The saga of the jelly doughnut-shaped rock on Mars has taken a strange turn – to a federal court.

Rhawn Joseph, who describes himself as a neuroscientist and astrobiologist, filed court papers this week demanding that NASA do more to investigate the mysterious rock.

“NASA’s rover team inexplicably failed to perform the basic demands of science, which is research, look again,” he wrote in a petition for a writ of mandamus filed this week with the U.S. District Court in San Francisco. “The refusal to release high resolution photos is inexplicable, recklessly negligent and bizarre.”

He asks the judge to order NASA to closely photograph the rock from several angles, thoroughly examine it, and share that information with the public.

The rock is mysterious for a few reasons. It has a depressed, bright red center and a white exterior (hence the comparisons to a jelly doughnut). More important, scientists working with the Opportunity rover have acknowledged that its chemical composition is unlike anything else they have seen on Mars – lots of sulfur, manganese, and magnesium.

But most puzzling is that it just showed up, seemingly out of nowhere. The rock appeared in an image taken 12 days after one made at the same location that did not show such a rock.

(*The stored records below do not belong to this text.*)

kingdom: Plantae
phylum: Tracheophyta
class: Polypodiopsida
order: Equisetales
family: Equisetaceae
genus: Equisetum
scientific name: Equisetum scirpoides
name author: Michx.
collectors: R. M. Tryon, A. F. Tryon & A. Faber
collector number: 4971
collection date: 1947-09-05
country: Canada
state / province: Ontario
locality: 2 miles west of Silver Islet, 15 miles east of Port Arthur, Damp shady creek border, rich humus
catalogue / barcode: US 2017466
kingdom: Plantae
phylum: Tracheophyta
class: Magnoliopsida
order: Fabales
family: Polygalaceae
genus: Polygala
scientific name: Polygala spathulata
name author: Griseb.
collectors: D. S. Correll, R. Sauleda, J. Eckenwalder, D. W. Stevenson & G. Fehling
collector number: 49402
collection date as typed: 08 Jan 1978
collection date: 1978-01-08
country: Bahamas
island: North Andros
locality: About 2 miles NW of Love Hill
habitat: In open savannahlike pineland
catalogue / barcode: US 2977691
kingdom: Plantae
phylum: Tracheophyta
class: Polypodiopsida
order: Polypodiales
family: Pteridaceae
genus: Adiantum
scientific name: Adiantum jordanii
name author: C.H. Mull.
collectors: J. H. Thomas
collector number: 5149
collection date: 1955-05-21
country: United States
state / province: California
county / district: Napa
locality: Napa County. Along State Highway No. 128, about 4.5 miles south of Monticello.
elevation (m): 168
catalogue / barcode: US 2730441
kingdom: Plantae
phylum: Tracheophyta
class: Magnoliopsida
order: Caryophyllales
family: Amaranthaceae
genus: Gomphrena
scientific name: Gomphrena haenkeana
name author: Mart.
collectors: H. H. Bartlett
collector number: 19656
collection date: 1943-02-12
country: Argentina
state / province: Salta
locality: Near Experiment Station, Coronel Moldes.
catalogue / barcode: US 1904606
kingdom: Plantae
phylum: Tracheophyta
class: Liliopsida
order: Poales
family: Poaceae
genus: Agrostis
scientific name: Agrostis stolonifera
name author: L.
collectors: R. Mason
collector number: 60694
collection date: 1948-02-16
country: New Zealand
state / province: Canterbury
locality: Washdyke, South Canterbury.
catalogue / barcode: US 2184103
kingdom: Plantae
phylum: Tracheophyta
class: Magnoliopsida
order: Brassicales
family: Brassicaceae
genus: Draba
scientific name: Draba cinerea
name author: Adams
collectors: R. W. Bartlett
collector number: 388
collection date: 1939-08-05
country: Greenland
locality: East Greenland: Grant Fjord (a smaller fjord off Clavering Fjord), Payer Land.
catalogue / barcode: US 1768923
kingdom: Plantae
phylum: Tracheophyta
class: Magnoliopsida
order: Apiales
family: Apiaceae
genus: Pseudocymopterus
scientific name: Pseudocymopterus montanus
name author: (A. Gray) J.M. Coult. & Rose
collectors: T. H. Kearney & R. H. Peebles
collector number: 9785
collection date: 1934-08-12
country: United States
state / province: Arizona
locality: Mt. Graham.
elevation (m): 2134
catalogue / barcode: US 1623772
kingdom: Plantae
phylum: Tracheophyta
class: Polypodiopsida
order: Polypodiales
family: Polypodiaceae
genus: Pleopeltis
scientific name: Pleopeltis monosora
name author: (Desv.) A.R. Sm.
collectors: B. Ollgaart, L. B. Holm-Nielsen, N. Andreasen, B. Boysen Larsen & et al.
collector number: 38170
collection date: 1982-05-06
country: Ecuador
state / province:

Steven Squyres, the principal investigator for the Mars Exploration Rover Mission, said he doesn’t think the rock’s appearance is especially exotic. He and his team have theorized that it may have been dislodged when Opportunity made what he called a pirouette just up the hill from where the rock showed up.

But Joseph suggests that the rock may not be a rock at all, but rather a fungus-like organism. If so, that would mean Opportunity has discovered life on Mars.

Joseph is the author of “Biological UFOs: Evidence for Extraterrestrial Extremophiles and Life in Space.”